All we know is that the race is not as one-sided as it appeared before the Gujarat elections. All we can say is that the ruling party’s discomfiture in rural areas is not limited to Gujarat. No doubt, the BJP faces tougher contests in most Assembly elections due this year than in Gujarat. The Congress is not likely to hand over Karnataka as easily as it did Himachal Pradesh. Given its rather low base, the BJP is unlikely to do anything spectacular in Meghalaya, Mizoram and Tripura, but for some political horse-trading or ethnic violence. It is fair to say that the country hasn’t witnessed much of an opposition over the last three years and a half, except some routine anti-Modi-ism or some ritual noises in Parliament. Would we now witness some serious opposition on the ground? To be sure, an SP-BSP alliance in UP, Congress alliance with the BJD in Orissa and the DMK in Tamil Nadu and Nitish Kumar’s return to the fold of Opposition can radically alter electoral equations. Yet, offering a credible opposition is not just about uniting the parties whose lack of credibility brought the BJP to power in the first place.

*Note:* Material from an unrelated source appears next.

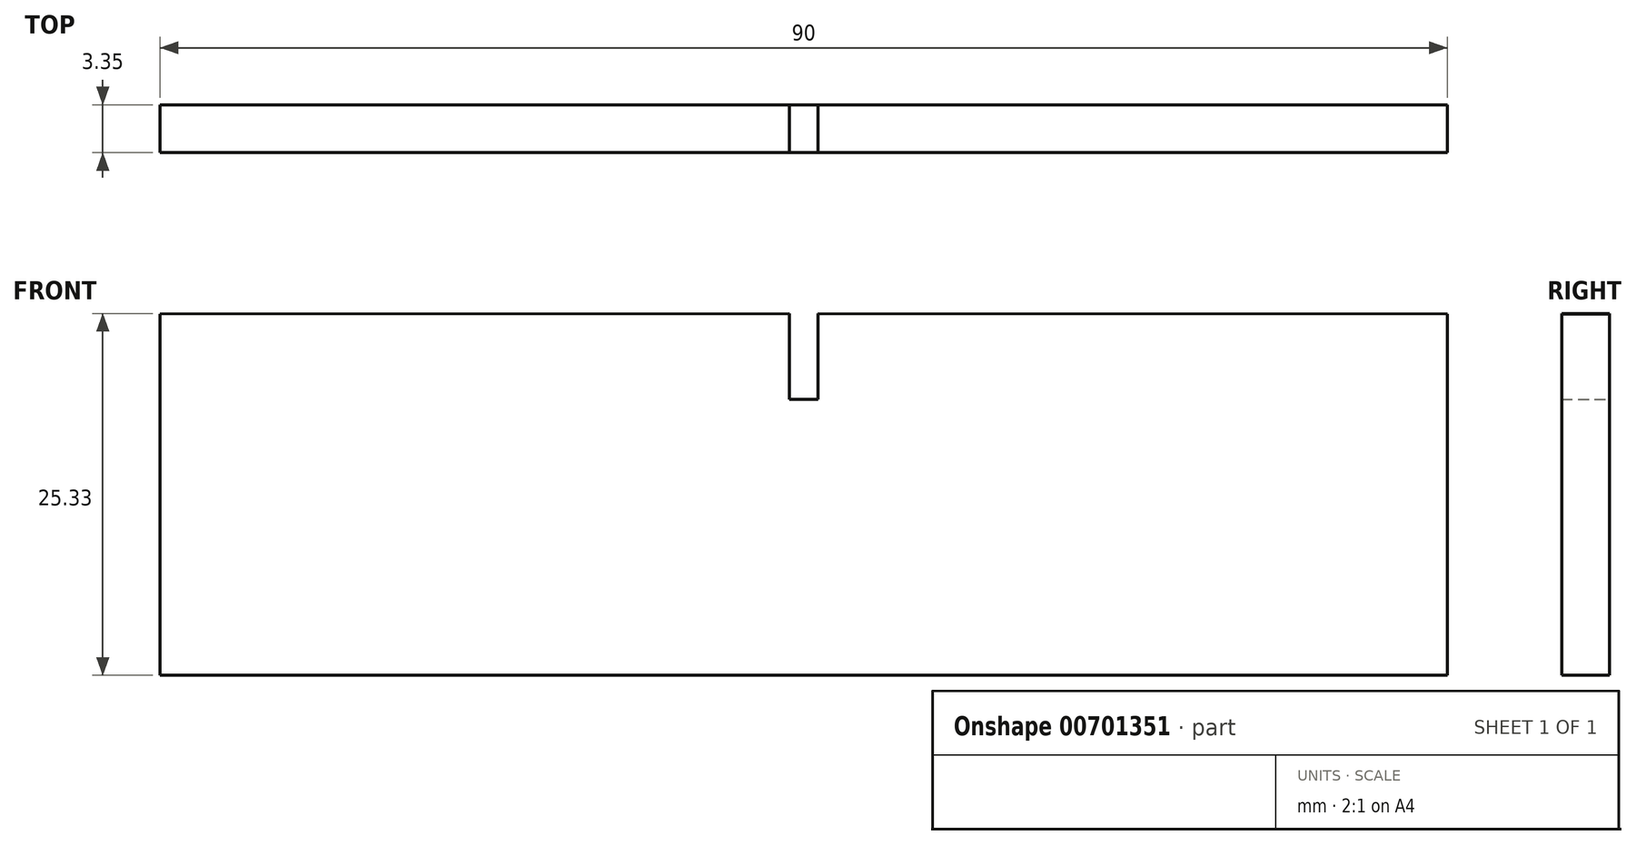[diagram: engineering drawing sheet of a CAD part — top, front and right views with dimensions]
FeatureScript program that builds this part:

What’s at stake? Not just the PM’s position but that of the very republic. The question of election timing is linked to this. If the opposition can offer a credible alternative, then Mr Modi may be forced to advance the elections to cut his losses and to prevent his growing unpopularity from becoming a wave.
The critical question of the year is about the issues on which political and electoral battle takes shape. Mr Modi is sharp enough to realise that at the end of nearly four years, he does not have anything tangible to show to his electorate, especially to those in rural India. While he remains more popular than any of his rivals, he knows this is a fragile asset. The Gujarat election has indicated the direction that Mr Modi is likely to take if faced with a serious challenge: communalism and jingoist nationalism. So, we should not be surprised if 2018 witnesses sudden resurfacing of some forgotten mosques/temple disputes, if some minor border conflict is blown up into a tele-war. The opposition might try to counter it with liberal/secular talk which does not resonate with the electorate or with caste coalitions.
A serious counter to this can come from two directions: farmers’ movements and youth protests. 2017 witnessed a transformation of rural distress into farmers’ movements. Nearly 200 farmers’ organisations have come together to demand guaranteed remunerative prices and a complete one-time loan waiver. This government has neither the understanding nor the will to respond to this crisis by anything other than palliatives. This year will be the test of farmers’ movements’ ability to coordinate their struggle. The youth unrest is at once more amorphous and dispersed, but potentially more disruptive than the agrarian crisis. Watch 2018 for any signs of coordinated youth action on equal access to education and right to employment.
This election year, the final equation is simple; it is either agrarian crisis and youth unrest or Hindu-Muslim conflict. Which way this equation tilts will determine the electoral outcome and India’s future for some time to come.